🤖 AI Summary
This study addresses a critical yet overlooked issue in multilingual large language models: their frequent reliance on English to generate explanations for non-English inputs, which may compromise causal faithfulness and the preservation of sociopragmatic information. The work presents the first systematic evaluation of such “English-mediated explanations” in cross-lingual settings, employing extractive explanation methods and measuring alignment with human annotations through comprehensiveness and sufficiency metrics. Across diverse tasks, languages, and models, the experiments reveal that while English-mediated explanations maintain fluency and task accuracy, they suffer substantial degradation in explanation quality—comprehensiveness drops by up to 5.7×, and both faithfulness and span agreement with human rationales are significantly reduced—highlighting the hidden cost of using English as an explanatory intermediary.
📝 Abstract
LLMs deployed multilingually are often audited via English explanations for non-English inputs.
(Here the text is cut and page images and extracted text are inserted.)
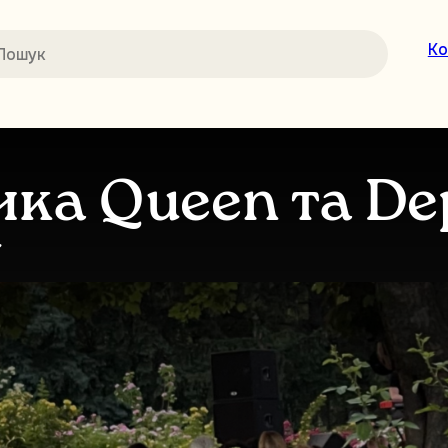
Ко
ка Queen та De
у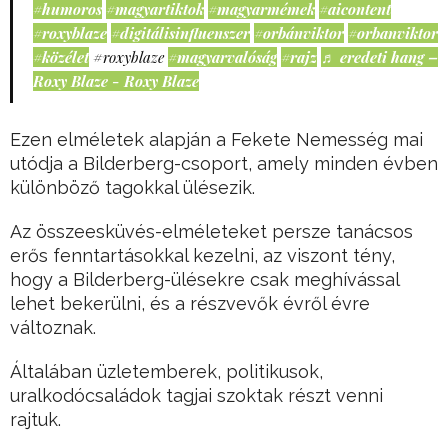
#humoros
#magyartiktok
#magyarmémek
#aicontent
#roxyblaze
#digitálisinfluenszer
#orbánviktor
#orbanviktor
#közélet
#roxyblaze
#magyarvalóság
#rajz
♬ eredeti hang –
Roxy Blaze - Roxy Blaze
Ezen elméletek alapján a Fekete Nemesség mai
utódja a Bilderberg-csoport, amely minden évben
különböző tagokkal ülésezik.
Az összeesküvés-elméleteket persze tanácsos
erős fenntartásokkal kezelni, az viszont tény,
hogy a Bilderberg-ülésekre csak meghívással
lehet bekerülni, és a részvevők évről évre
változnak.
Általában üzletemberek, politikusok,
uralkodócsaládok tagjai szoktak részt venni
rajtuk.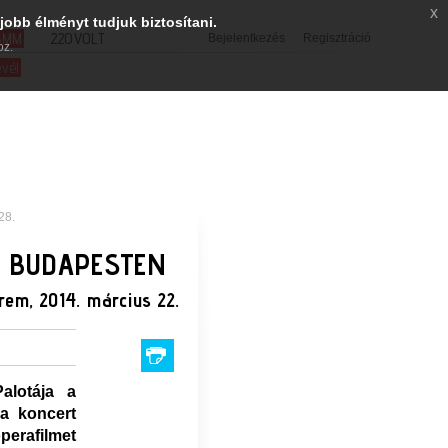
x
jobb élményt tudjuk biztosítani.
SMM
220VOLT
Bejelentkezés
Regisztráció
oz.
evél
28.
E BUDAPESTEN
em, 2014. március 22.
alotája a
a koncert
perafilmet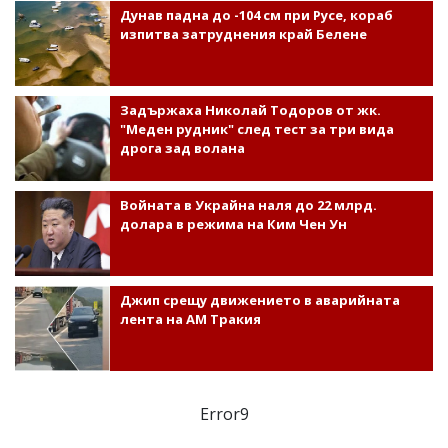
Дунав падна до -104 см при Русе, кораб
изпитва затруднения край Белене
Задържаха Николай Тодоров от жк.
"Меден рудник" след тест за три вида
дрога зад волана
Войната в Украйна наля до 22 млрд.
долара в режима на Ким Чен Ун
Джип срещу движението в аварийната
лента на АМ Тракия
Error9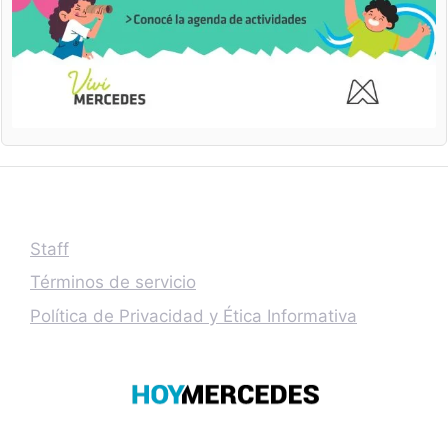
Staff
Términos de servicio
Política de Privacidad y Ética Informativa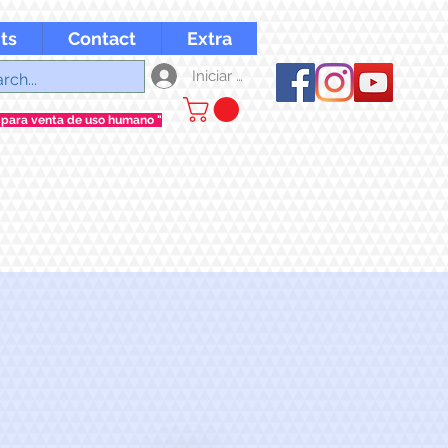
ts
Contact
Extra
Iniciar sesión
 para venta de uso humano "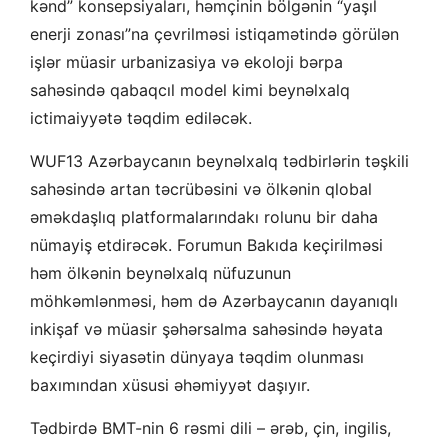
kənd” konsepsiyaları, həmçinin bölgənin “yaşıl
enerji zonası”na çevrilməsi istiqamətində görülən
işlər müasir urbanizasiya və ekoloji bərpa
sahəsində qabaqcıl model kimi beynəlxalq
ictimaiyyətə təqdim ediləcək.
WUF13 Azərbaycanın beynəlxalq tədbirlərin təşkili
sahəsində artan təcrübəsini və ölkənin qlobal
əməkdaşlıq platformalarındakı rolunu bir daha
nümayiş etdirəcək. Forumun Bakıda keçirilməsi
həm ölkənin beynəlxalq nüfuzunun
möhkəmlənməsi, həm də Azərbaycanın dayanıqlı
inkişaf və müasir şəhərsalma sahəsində həyata
keçirdiyi siyasətin dünyaya təqdim olunması
baxımından xüsusi əhəmiyyət daşıyır.
Tədbirdə BMT-nin 6 rəsmi dili – ərəb, çin, ingilis,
We evaluate extractive explanations ''where the model identifies input token spans as evidence alongside a generated rationale'' and uncover a systematic trade-off: English-pivot explanations can achieve higher span agreement with human rationales while their evidence becomes less causally grounded in the model's prediction, as measured by both comprehensiveness and sufficiency. Across 3 tasks, 5~languages, and 2~multilingual LLM families, we find that English explanations frequently produce fluent but loosely anchored rationales, with comprehensiveness degrading by up to 5.7x relative to native-language conditions - even as task accuracy remains stable across settings. For socially nuanced classification, English pivots also fail to preserve pragmatic cues, reducing both faithfulness and span agreement. We recommend auditing explanations in the input language, reporting multi-faceted faithfulness metrics beyond lexical overlap, and treating English rationales as communication summaries rather than faithful decision traces.